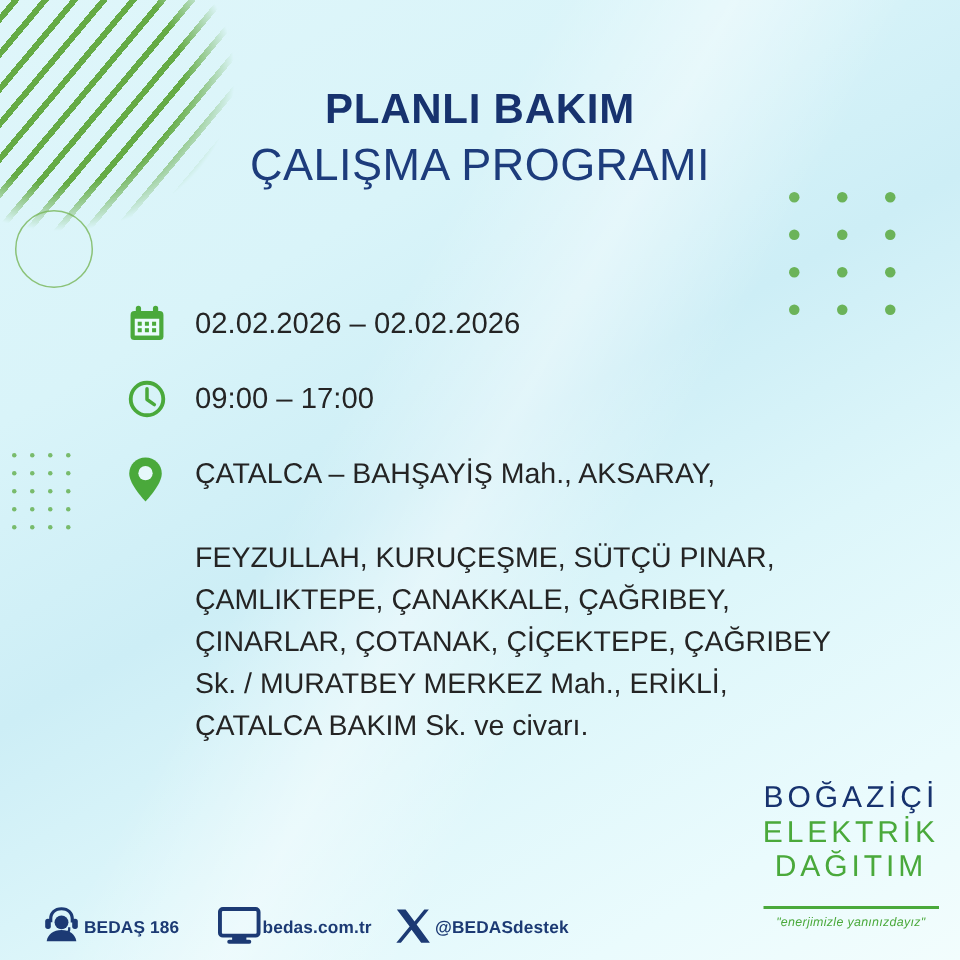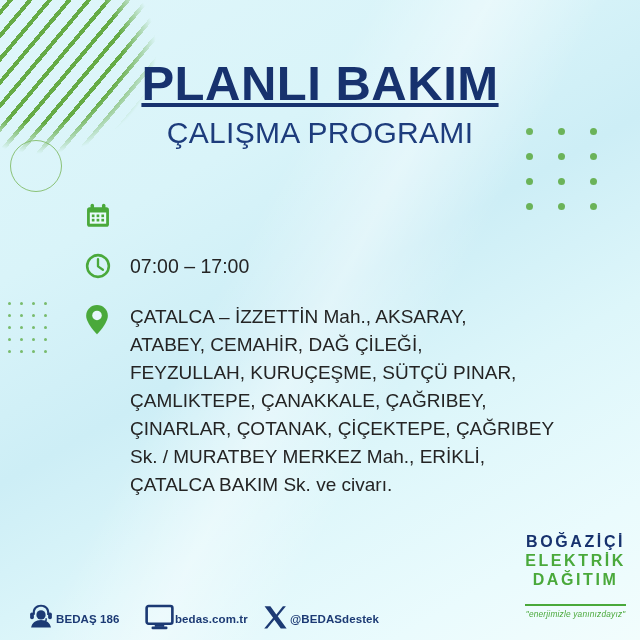"PLANLI BAKIM" .title-main { font-size: 49px -> 28px; text-decoration: underline -> none }
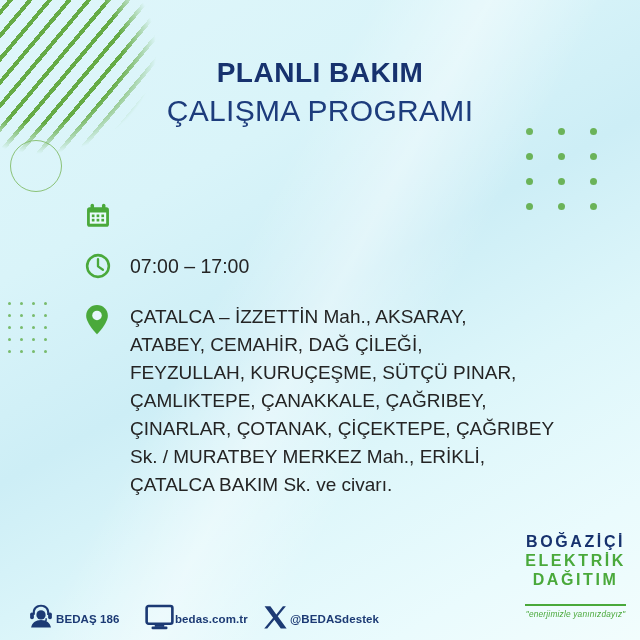"02.02.2026 – 02.02.2026" span.info-text { html: none -> <span>02.02.2026 – 02.02.2026</span> }
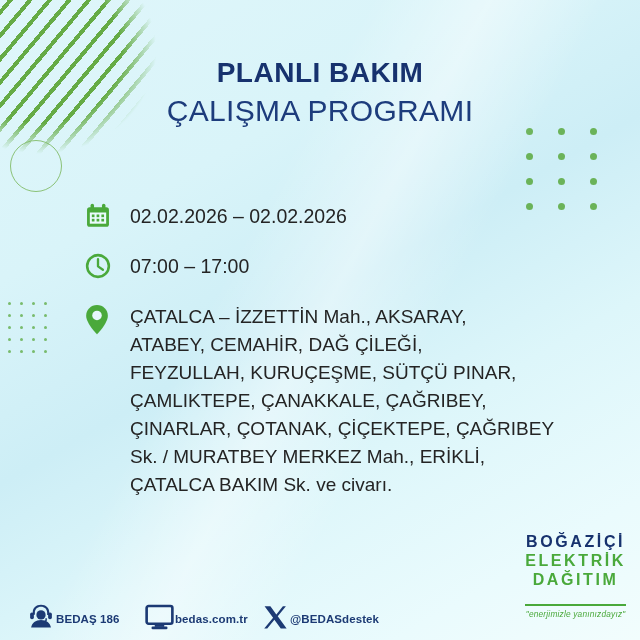"07:00 – 17:00" span.info-text { text: 07:00 -> 09:00 }
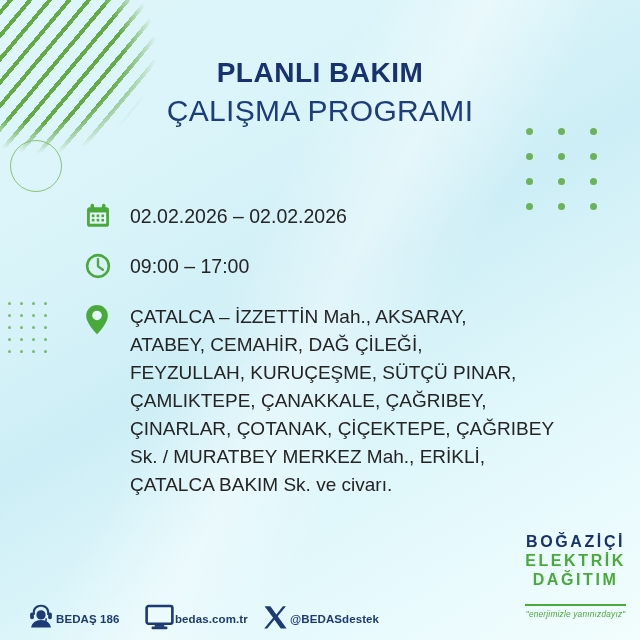"ÇATALCA – İZZETTİN Mah., AKSARAY," span { text: İZZETTİN -> BAHŞAYİŞ }
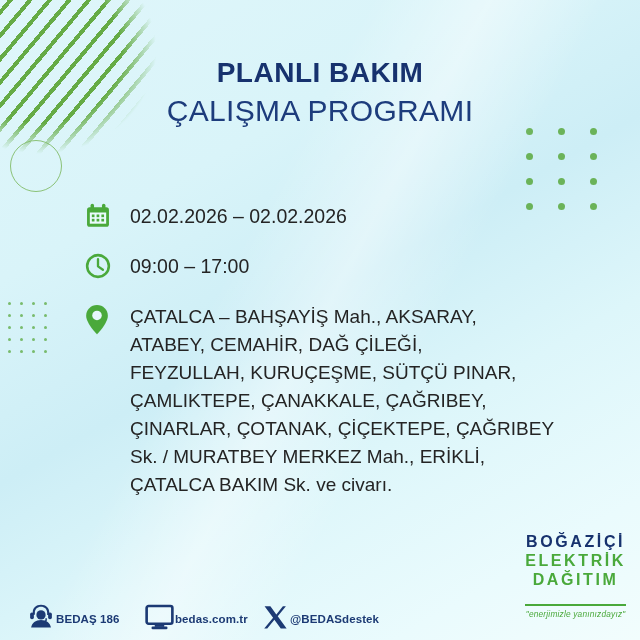"ATABEY, CEMAHİR, DAĞ ÇİLEĞİ," span { html: <span>ATABEY, CEMAHİR, DAĞ ÇİLEĞİ,</span> -> none }
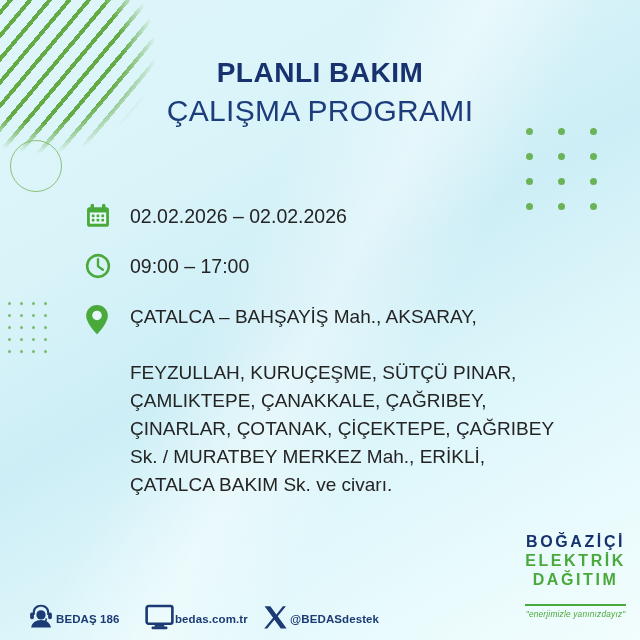"BOĞAZİÇİ" .brand-l1, .brand-l2, .brand-l3 { font-size: 16px -> 20px; font-weight: bold -> normal }
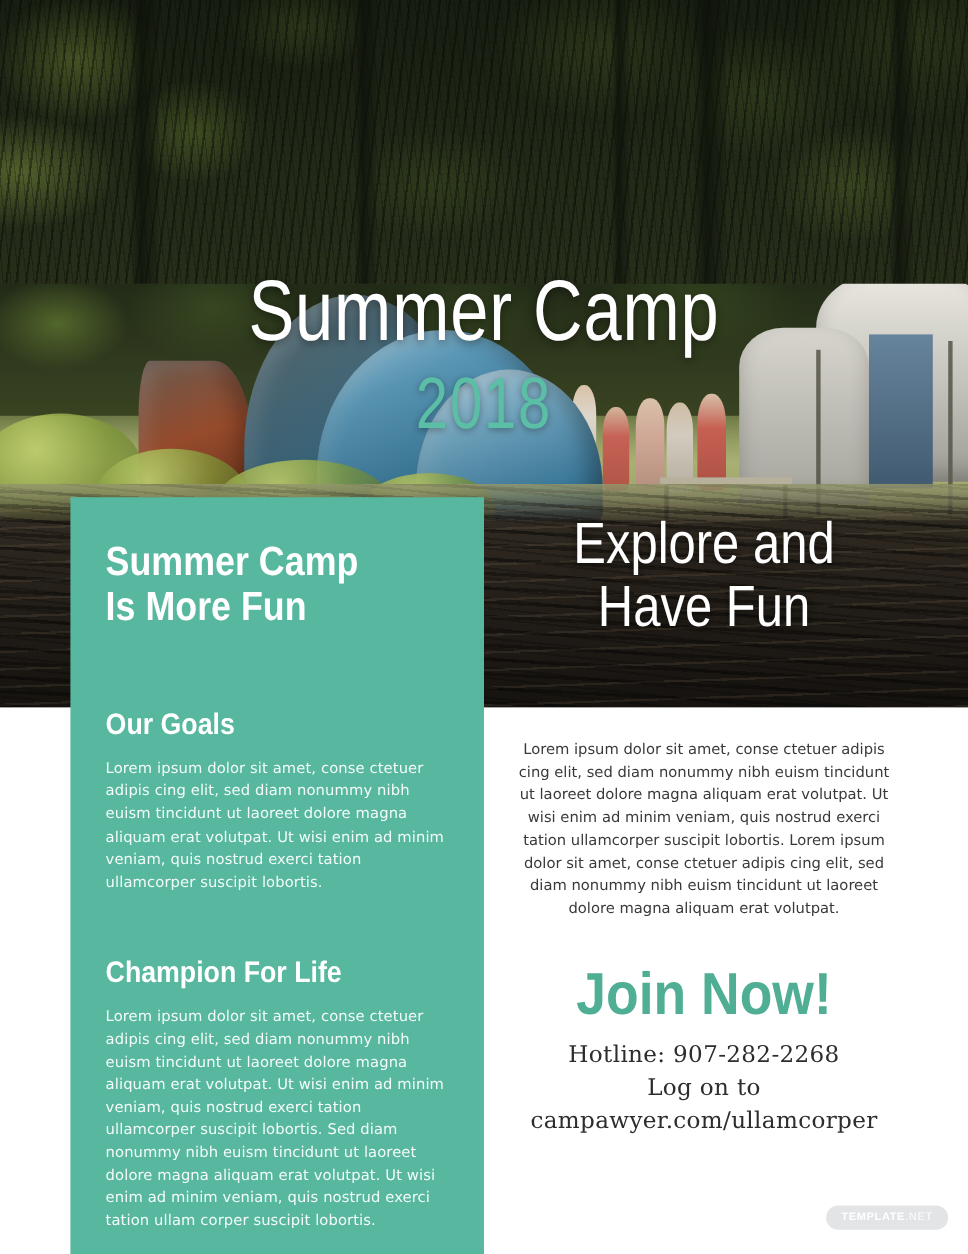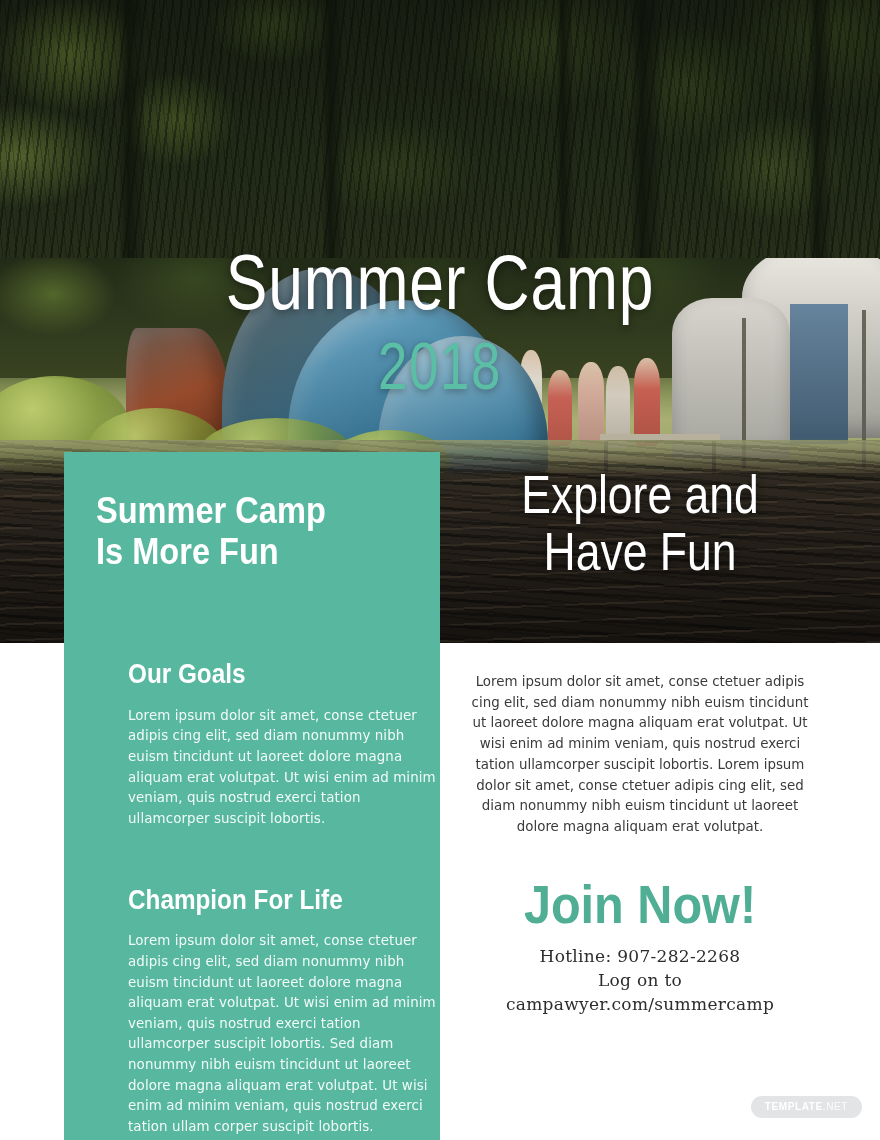"Our Goals" .panel-body { margin-left: 32px -> none; top: 208px -> 192px }
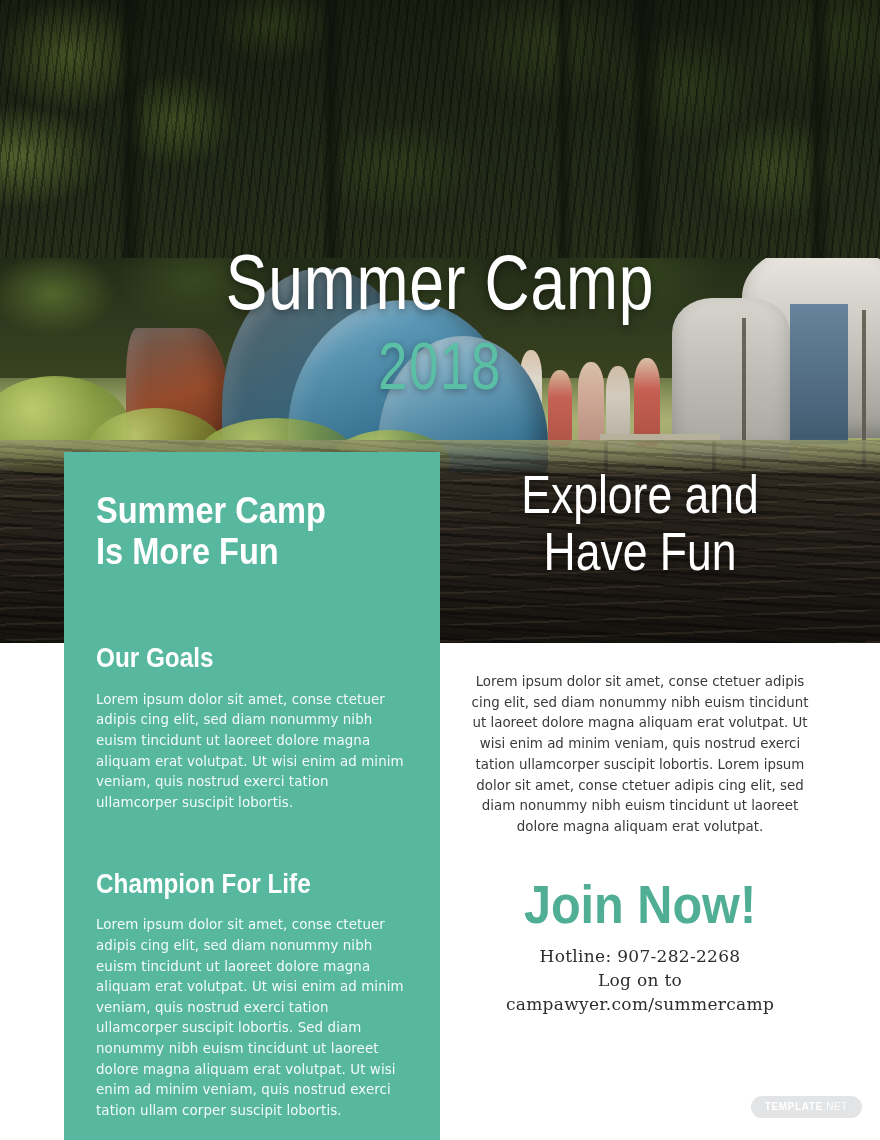"Hotline: 907-282-2268" .contact { font-size: 17px -> 21px }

============

Task statement: Extract, word for word, every line from the one holding "text: 07:00 ->" through the closing line of the data above. Do not include any pictures.

Response:
"07:00 – 17:00" span.info-text { text: 07:00 -> 09:00 }
"ÇATALCA – İZZETTİN Mah., AKSARAY," span { text: İZZETTİN -> BAHŞAYİŞ }
"ATABEY, CEMAHİR, DAĞ ÇİLEĞİ," span { html: <span>ATABEY, CEMAHİR, DAĞ ÇİLEĞİ,</span> -> none }
"BOĞAZİÇİ" .brand-l1, .brand-l2, .brand-l3 { font-size: 16px -> 20px; font-weight: bold -> normal }
"Our Goals" .panel-body { margin-left: 32px -> none; top: 208px -> 192px }
"Hotline: 907-282-2268" .contact { font-size: 17px -> 21px }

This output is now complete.